**Extracted information**
════════
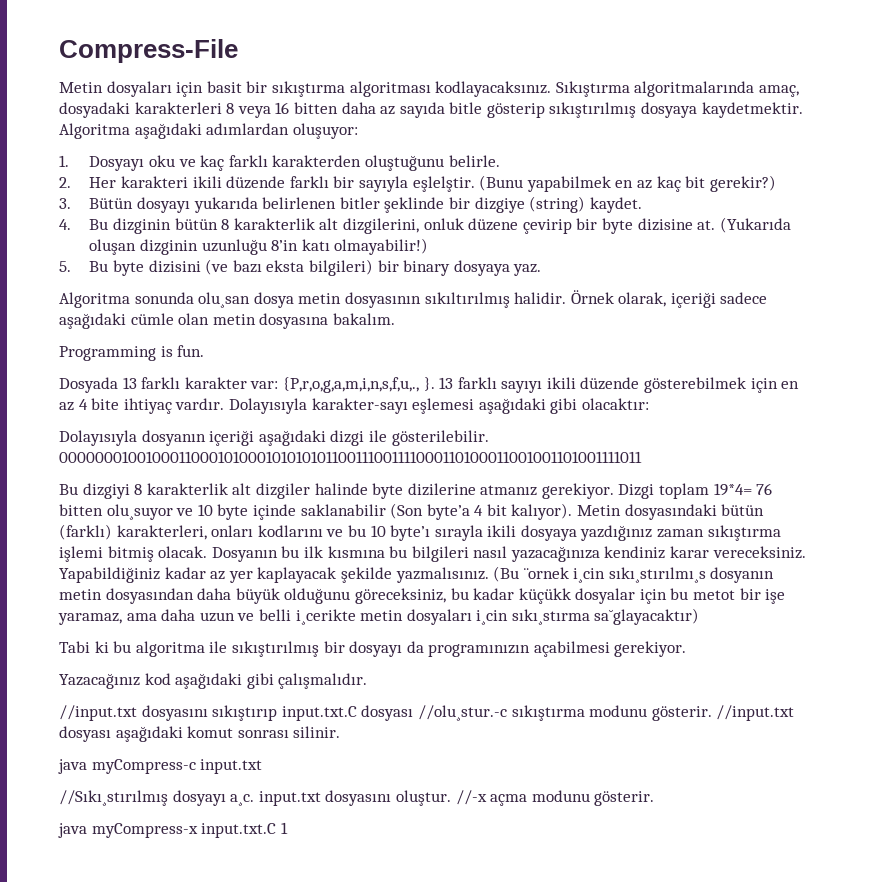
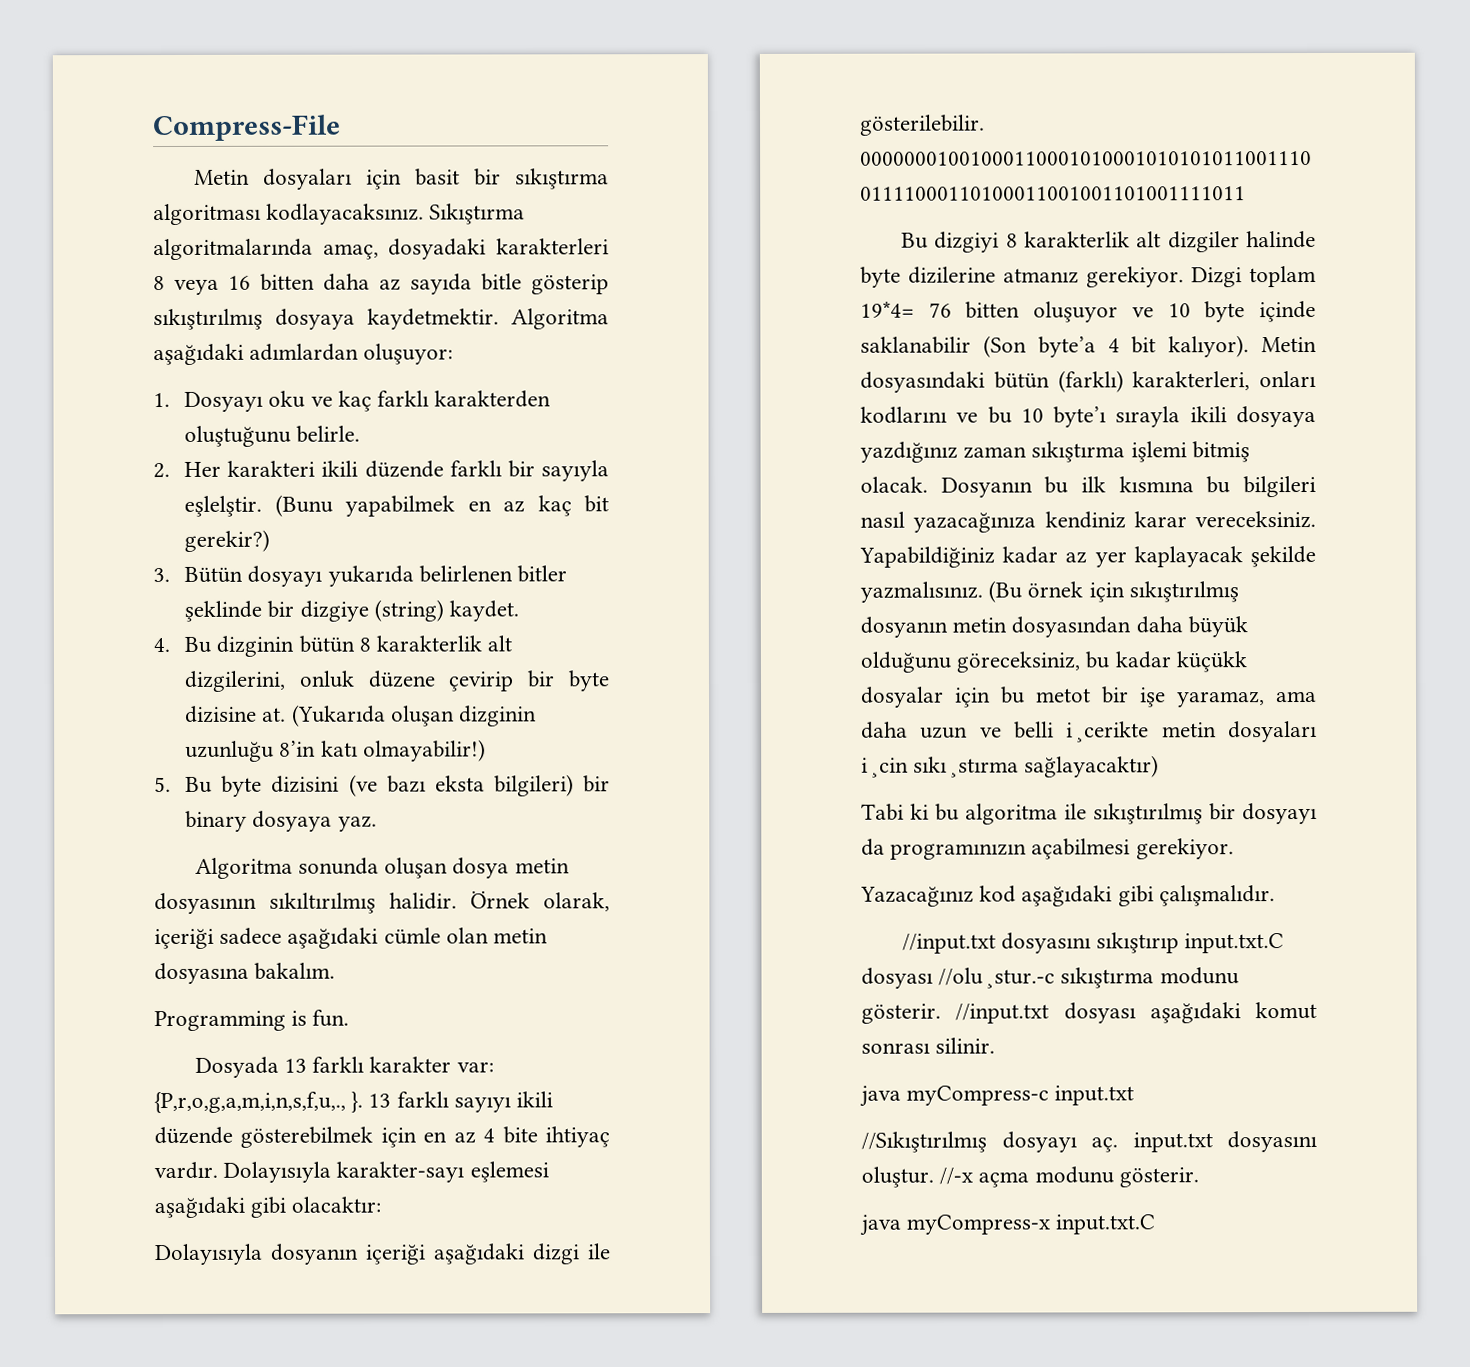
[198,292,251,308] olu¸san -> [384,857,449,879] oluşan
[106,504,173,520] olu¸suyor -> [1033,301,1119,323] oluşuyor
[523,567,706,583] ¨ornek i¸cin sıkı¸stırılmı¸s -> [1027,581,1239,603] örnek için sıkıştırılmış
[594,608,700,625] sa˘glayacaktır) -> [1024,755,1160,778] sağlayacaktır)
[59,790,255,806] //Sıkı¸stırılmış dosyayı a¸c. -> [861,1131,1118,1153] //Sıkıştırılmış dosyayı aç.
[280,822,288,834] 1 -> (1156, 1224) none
════════
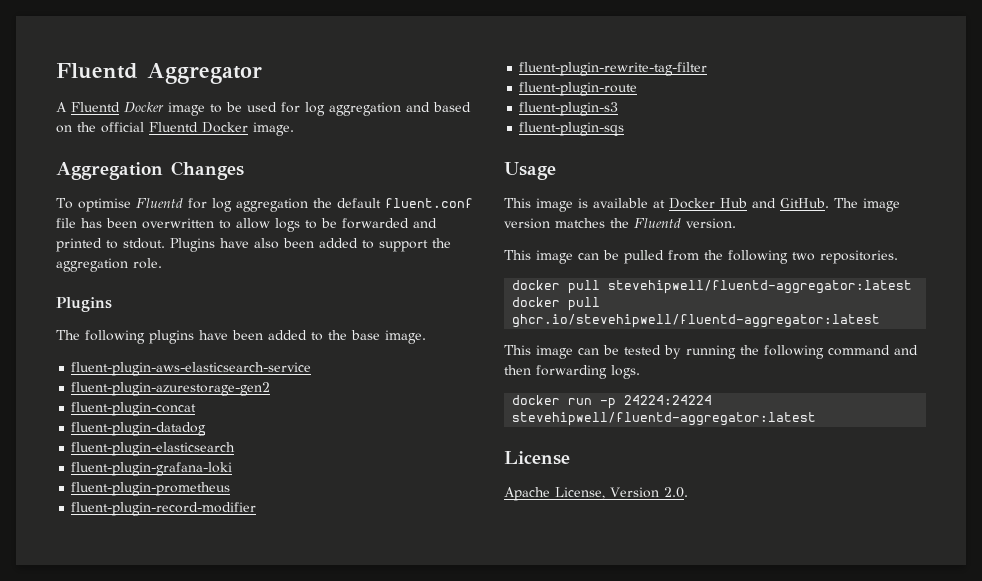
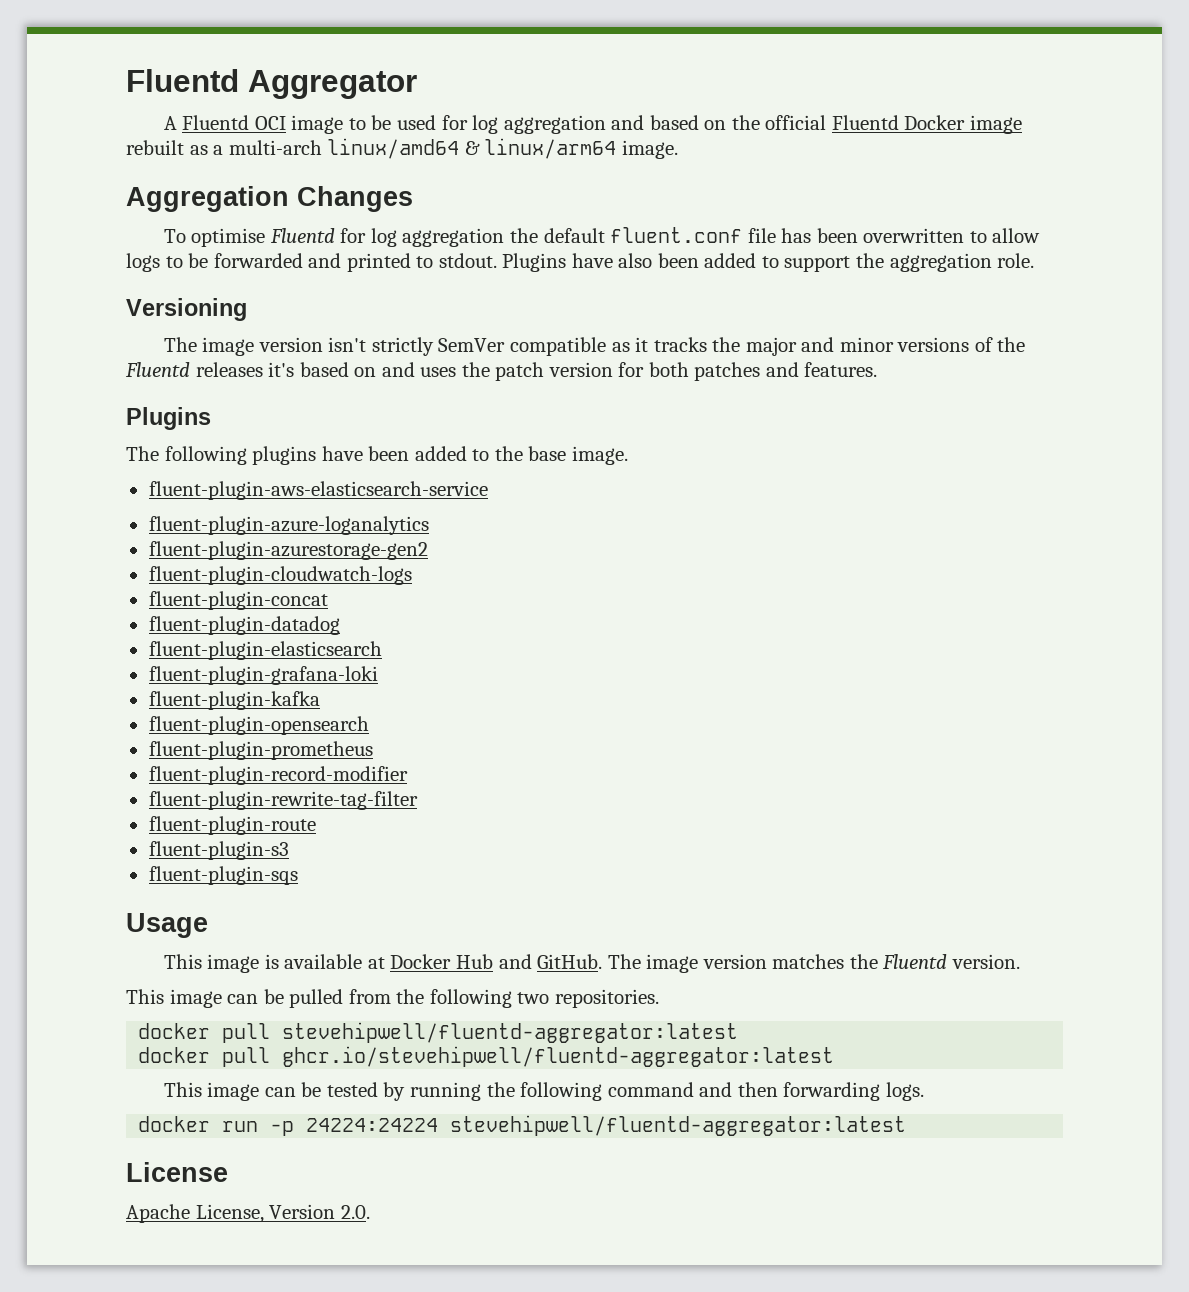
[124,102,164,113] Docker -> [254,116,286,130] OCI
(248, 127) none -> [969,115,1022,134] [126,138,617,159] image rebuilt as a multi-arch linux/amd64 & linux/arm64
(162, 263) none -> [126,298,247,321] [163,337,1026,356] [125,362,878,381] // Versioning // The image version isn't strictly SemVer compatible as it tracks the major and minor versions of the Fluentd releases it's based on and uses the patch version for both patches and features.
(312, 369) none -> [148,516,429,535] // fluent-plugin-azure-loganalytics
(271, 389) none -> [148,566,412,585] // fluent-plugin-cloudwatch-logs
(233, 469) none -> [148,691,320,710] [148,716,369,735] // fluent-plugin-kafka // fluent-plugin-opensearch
════════
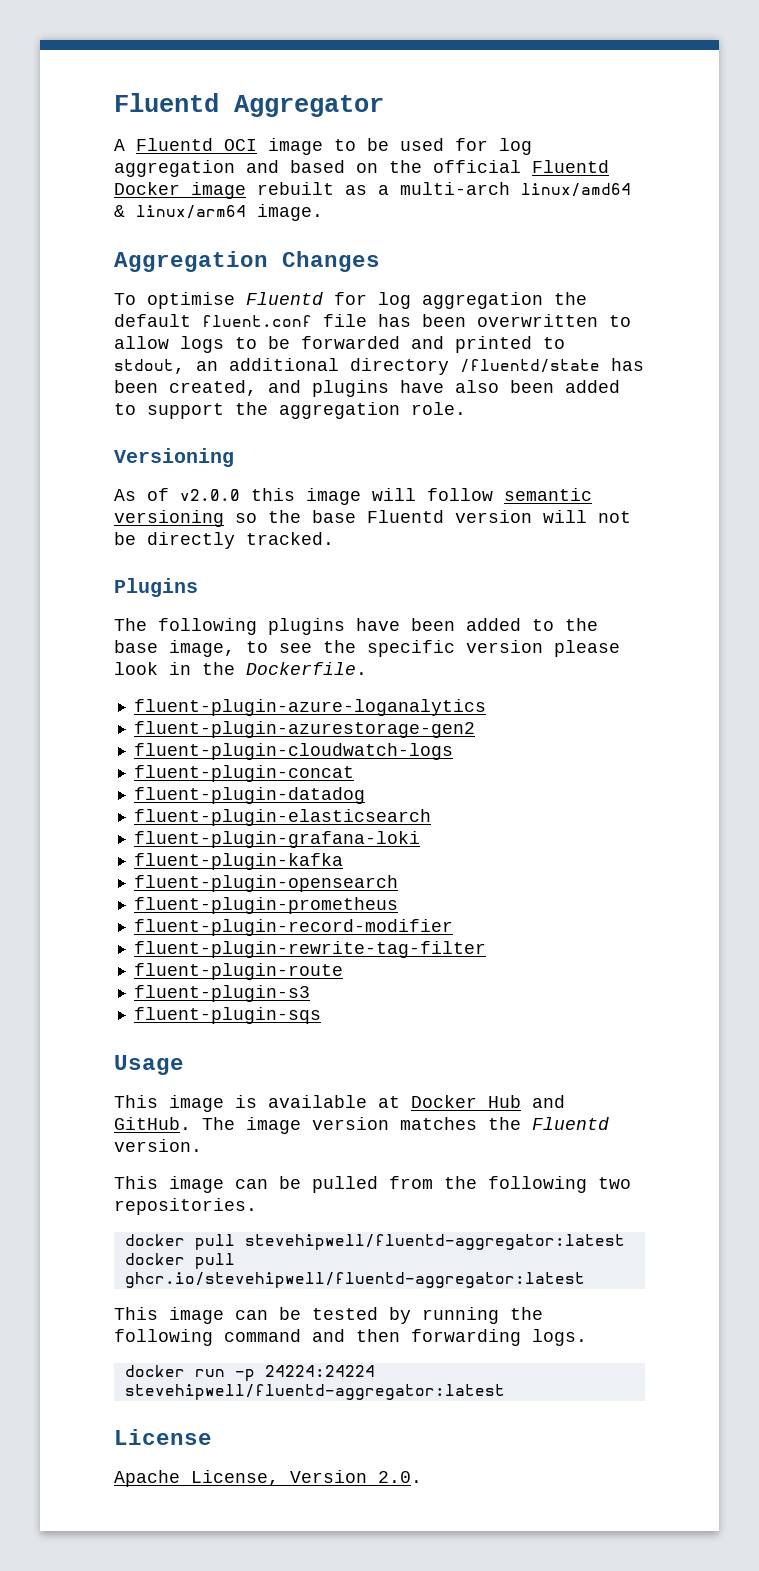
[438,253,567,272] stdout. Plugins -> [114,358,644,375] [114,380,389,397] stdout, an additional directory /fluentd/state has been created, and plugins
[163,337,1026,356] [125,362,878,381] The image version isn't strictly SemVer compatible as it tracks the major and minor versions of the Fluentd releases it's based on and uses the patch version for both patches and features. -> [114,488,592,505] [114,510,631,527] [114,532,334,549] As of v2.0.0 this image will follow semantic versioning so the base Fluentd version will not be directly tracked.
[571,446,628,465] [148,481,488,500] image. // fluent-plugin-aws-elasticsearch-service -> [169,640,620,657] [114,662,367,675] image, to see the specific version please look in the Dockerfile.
════════
**Instruction**
Your answer must be the lines above from the one containing "[198,292,251,308] olu¸san ->" to the one containing "[523,567,706,583] ¨ornek i¸cin", both included, restated word for word.

**Answer section**
[198,292,251,308] olu¸san -> [384,857,449,879] oluşan
[106,504,173,520] olu¸suyor -> [1033,301,1119,323] oluşuyor
[523,567,706,583] ¨ornek i¸cin sıkı¸stırılmı¸s -> [1027,581,1239,603] örnek için sıkıştırılmış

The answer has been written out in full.